Getting rid of Greenwich Mean Time

04 Nov 2011 20:53 #11 by pacamom
Have you actually seen it in person?

Please Log in or Create an account to join the conversation.

04 Nov 2011 22:06 #12 by Wayne Harrison
No, but I go by there every couple of weeks so I'm going to look for it, now.

Please Log in or Create an account to join the conversation.

05 Nov 2011 11:26 #13 by Nobody that matters

Conservation Voice wrote:

Nobody that matters wrote:

Conservation Voice wrote: I'm not understanding what keeping atomic time and GMT have to do with each other.

GMT is basically where the time "starts" in the world, not how the time is kept.

It's fun going to the Greenwich Observatory though. They have the GMT line (Rose Line) in the courtyard and you can straddle it, standing in both hemispheres at the same time.

DIRECTIVES:
**a.** Summarize the forum thread on getting rid of Greenwich Mean Time in two sentences.
**b.** According to the forum thread, what is the GMT line in the Greenwich Observatory courtyard also called?
**c.** Extend the forum thread on getting rid of Greenwich Mean Time from where it stops.
The lines after this point have nothing to do with the forum thread.

SOURCE MATERIAL:
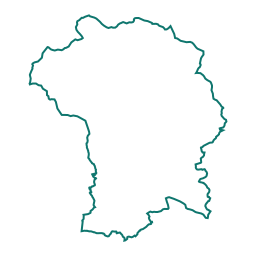 outline of Vorta, Hunedoara, Romania
{"feature_id": "2599482B10924602672216", "entity_name": "Vorta", "entity_type": "district", "adm_level": 2, "iso_a3": "ROU", "parent_name": "Romania", "parent_adm1": "Hunedoara", "projection": "robinson", "projection_center": [22.662, 46.052], "detail": "fine", "context": "isolated", "style": "outline", "palette": "teal", "viewbox_px": 256, "rotation_deg": 0, "n_neighbors": 0, "source": "geoboundaries", "source_scale": "gbopen_adm2", "svg_char_len": 5713}
<svg xmlns="http://www.w3.org/2000/svg" viewBox="0 0 256 256"><path d="M207.7,218.1L208.0,216.8L208.2,214.8L209.0,213.6L210.5,211.3L208.9,210.4L208.6,209.9L207.3,209.6L206.4,208.4L205.7,206.9L205.3,206.0L205.7,204.4L206.3,203.6L206.9,202.7L207.2,202.6L208.1,201.2L209.2,200.9L210.2,198.2L209.2,197.5L209.0,197.0L208.1,197.0L207.7,196.7L207.5,194.8L207.8,193.7L208.7,192.7L209.2,191.9L209.5,190.1L208.8,188.7L207.2,187.5L207.0,186.8L206.4,185.7L205.2,184.3L203.8,183.3L203.6,182.9L202.9,182.9L202.0,182.5L200.2,182.2L199.0,181.7L198.9,181.5L199.7,180.0L200.4,179.0L203.0,178.3L205.4,177.1L206.3,176.3L206.7,175.5L206.8,174.5L207.1,173.8L206.9,172.8L206.6,172.0L205.4,170.6L205.0,169.6L204.6,169.2L204.3,169.2L202.3,169.8L201.7,169.2L200.5,169.3L198.6,169.6L197.8,169.6L196.8,169.3L196.1,168.4L195.9,167.9L195.8,167.4L195.9,166.3L195.6,164.4L200.8,162.8L201.2,162.2L200.8,158.5L201.6,157.7L203.0,156.8L204.0,155.4L204.1,154.1L204.5,152.5L203.4,152.4L202.9,152.5L202.6,152.5L201.6,150.9L201.5,149.8L200.9,147.8L201.0,147.5L202.4,147.1L203.5,145.9L209.1,143.0L209.8,142.7L212.2,142.5L212.7,142.2L213.6,140.3L214.7,139.1L215.7,138.4L216.1,137.7L216.1,136.8L217.9,135.4L219.0,134.3L219.2,133.1L219.6,132.4L220.2,131.7L223.0,130.3L221.6,129.9L220.0,129.6L219.7,128.4L220.4,128.1L222.9,127.6L223.9,126.7L224.5,125.5L224.8,123.3L225.5,122.6L226.2,121.8L226.4,121.5L226.0,119.8L224.4,119.0L221.7,115.9L221.3,114.5L221.8,113.1L221.5,111.8L222.0,109.1L223.3,108.0L223.2,107.6L221.6,106.6L220.3,104.5L216.6,100.2L215.3,99.8L213.5,98.7L213.1,96.4L212.8,93.4L212.5,92.8L212.2,92.0L211.5,90.2L212.0,87.2L212.0,85.5L211.1,83.0L210.4,81.8L207.3,80.1L205.3,78.6L204.1,76.4L202.9,75.0L201.9,74.3L200.4,73.1L199.6,73.1L197.0,72.9L196.1,73.0L196.9,71.7L197.9,69.2L198.8,67.8L199.7,67.3L200.6,65.3L200.6,64.4L199.9,63.7L200.2,62.1L201.0,58.4L201.7,57.1L203.5,54.6L203.4,51.3L197.5,48.7L196.1,47.4L193.7,44.2L192.2,42.7L190.2,41.9L186.5,42.2L180.6,40.8L177.3,38.5L175.1,38.0L174.2,33.9L170.5,26.1L168.5,28.2L166.6,29.4L165.0,29.5L164.2,28.3L163.0,27.1L159.3,25.8L158.6,25.2L157.9,24.3L156.1,23.8L152.3,23.9L151.9,22.9L147.7,21.1L144.3,20.5L138.7,18.0L136.7,18.0L135.5,18.1L134.6,18.4L134.2,18.9L133.9,19.4L134.0,20.6L133.2,21.9L132.6,22.2L131.0,22.5L130.6,22.4L129.3,22.3L126.7,23.4L123.3,22.1L122.4,22.3L121.7,22.8L120.0,23.4L118.2,24.6L117.0,26.3L115.3,27.6L113.1,27.7L111.4,27.1L108.5,28.0L106.6,27.3L103.9,25.6L101.8,23.9L100.0,21.8L96.4,18.6L94.4,17.6L90.0,16.3L89.0,15.4L85.2,16.7L82.9,17.9L81.7,17.8L80.4,19.0L79.5,20.0L77.4,21.2L77.0,22.3L77.3,24.5L75.9,27.1L76.4,29.7L77.8,31.8L80.1,34.2L81.7,36.1L82.8,38.0L81.5,39.0L77.6,40.2L75.3,39.4L71.3,42.4L68.7,46.5L66.2,47.8L64.7,48.1L63.4,49.3L61.7,50.2L60.0,49.9L57.8,49.6L54.8,50.5L52.3,49.9L50.8,49.3L48.5,47.3L47.5,47.1L42.6,53.3L41.9,57.7L38.0,61.5L34.5,62.4L32.7,63.5L32.3,64.2L33.0,65.5L32.3,67.9L32.5,68.7L31.5,70.7L29.9,74.6L29.9,75.2L30.7,78.5L30.3,81.3L30.0,82.8L29.6,83.5L29.9,84.4L32.8,83.5L35.9,83.5L38.6,85.2L41.2,85.6L42.9,88.7L46.9,91.2L47.0,95.1L48.4,96.2L48.8,98.7L50.1,99.6L51.5,99.2L54.5,99.4L55.9,102.0L57.4,108.5L61.7,114.9L67.7,115.0L70.6,116.1L73.3,115.5L77.4,116.3L85.4,120.7L88.1,128.7L89.1,131.8L89.4,133.9L87.8,135.8L87.2,137.7L87.7,140.7L87.3,142.6L86.5,143.4L86.6,145.1L86.9,146.3L86.9,147.7L87.6,149.2L87.8,150.0L88.1,150.5L88.3,152.0L88.7,153.0L88.8,154.4L88.6,156.0L88.3,157.3L88.3,157.9L89.2,158.7L89.2,159.1L90.2,160.7L90.6,161.1L90.8,161.5L91.8,162.7L92.1,163.0L92.1,163.3L94.0,164.3L94.0,164.8L94.7,165.8L94.8,166.5L95.1,167.1L95.2,168.0L95.4,168.8L95.9,169.5L96.0,169.9L95.7,170.7L96.1,172.4L96.3,172.8L96.2,173.5L94.8,173.6L94.9,174.9L94.5,175.0L93.8,174.3L93.2,174.0L92.2,174.3L93.3,176.7L94.2,177.3L94.6,177.9L95.7,178.0L96.0,178.5L95.0,179.3L94.5,179.9L94.1,181.7L94.2,182.7L94.7,184.0L94.9,184.8L94.8,185.3L93.5,185.9L93.2,186.2L92.0,186.4L91.4,187.3L89.7,187.4L89.3,187.6L89.3,187.9L89.4,188.6L89.6,189.0L90.3,189.1L90.3,189.8L90.6,189.9L90.8,190.2L90.6,191.0L90.9,191.7L91.3,192.0L91.3,192.3L90.9,192.5L90.0,192.6L89.8,192.9L91.2,195.0L91.8,195.5L92.1,196.0L92.3,196.8L93.0,197.7L94.4,200.5L94.4,201.0L94.0,202.8L93.6,204.8L93.7,205.4L95.0,207.2L94.0,207.5L93.0,209.0L92.3,209.7L90.9,210.7L90.5,211.1L90.6,212.2L90.4,212.9L88.0,214.1L83.5,214.8L83.7,215.5L83.7,216.2L83.6,218.8L83.2,219.6L82.5,220.2L82.3,220.7L82.5,220.9L82.6,221.3L82.7,221.6L82.5,221.9L82.6,222.3L81.6,231.2L84.5,230.7L86.2,230.9L86.9,230.7L87.2,230.9L88.8,231.2L89.2,231.4L89.7,231.3L91.3,231.4L92.1,231.7L93.1,232.0L93.8,232.3L94.2,232.2L96.7,233.2L98.3,233.2L101.0,233.1L102.0,233.1L103.0,233.6L103.6,233.5L104.5,234.3L104.7,235.1L105.4,235.6L107.6,236.4L108.7,236.2L109.0,235.9L109.8,234.6L110.4,234.0L110.8,233.7L110.9,233.3L111.5,232.2L111.7,231.8L112.3,231.3L114.7,231.6L115.9,231.5L116.2,231.5L116.6,232.1L116.6,233.1L116.8,233.3L118.0,232.9L119.9,232.5L120.3,232.8L120.7,233.5L121.9,234.6L122.3,235.2L122.9,236.7L124.1,237.5L124.5,238.1L124.6,239.9L124.4,240.6L125.0,240.5L125.7,240.1L127.2,238.9L127.3,237.2L127.9,236.8L128.9,236.6L131.6,237.3L133.1,236.7L134.6,235.6L135.5,236.3L137.4,234.3L137.4,233.2L139.7,230.5L140.3,230.5L140.6,229.8L141.6,229.4L142.9,229.1L146.3,226.8L147.4,225.6L148.7,224.4L150.5,224.1L151.0,223.9L150.9,222.6L152.1,222.4L152.0,221.8L151.0,221.9L149.4,219.5L148.9,217.9L149.5,216.6L148.6,214.9L147.2,213.5L148.5,212.6L150.3,211.6L152.3,212.2L154.0,211.8L155.8,212.0L157.5,212.0L161.0,211.1L163.0,209.3L164.5,208.9L166.2,209.0L168.1,208.9L168.6,208.1L168.0,205.0L166.8,201.6L165.9,198.3L167.8,197.5L169.1,197.2L173.8,198.8L180.0,201.4L183.6,203.5L185.3,204.8L186.1,208.0L187.6,208.9L190.0,209.4L192.6,210.2L195.1,211.8L196.2,212.3L201.3,213.5L203.4,214.6L205.7,217.8L207.7,218.1Z" fill="none" stroke="#0f766e" stroke-width="2"/></svg>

ANSWERS IN ORDER:
**a.** One participant, asked whether he has seen it in person, says no but plans to look for it because he passes by there every couple of weeks. Another post states that GMT is basically where time "starts" in the world rather than how it is kept, and notes that visitors to the Greenwich Observatory can straddle the GMT line in its courtyard and stand in both hemispheres at once.

**b.** The Rose Line.

**c.**
Without the leap seconds, they'll have to make the rose line mobile to allow for small fluctuations in the rotational speed of the earth. Couple of centuries from now and it could be somewhere out in Russia.


Not really. The Rose Line is for hours, not for seconds, NTM. GMT or CUT is the 0 hour.


The rose line represents where the sun is directly over at 0 hour. If the earth slows it's rotation by one second, either the line or the 0 hour needs to move. Leap seconds move the 0 hour. If we go with atomic clocks (meaning the 0 hour becomes inflexible) then the line must move in order for the sun to be directly over it at the now inflexible 0 hour.

Basically, somethings gotta give. Einstein would love this debate - which is relative, location or time?

"Whatever you are, be a good one." ~ Abraham Lincoln

Please Log in or Create an account to join the conversation.

05 Nov 2011 12:20 #14 by ScienceChic

Nobody that matters wrote: The rose line represents where the sun is directly over at 0 hour. If the earth slows it's rotation by one second, either the line or the 0 hour needs to move. Leap seconds move the 0 hour. If we go with atomic clocks (meaning the 0 hour becomes inflexible) then the line must move in order for the sun to be directly over it at the now inflexible 0 hour.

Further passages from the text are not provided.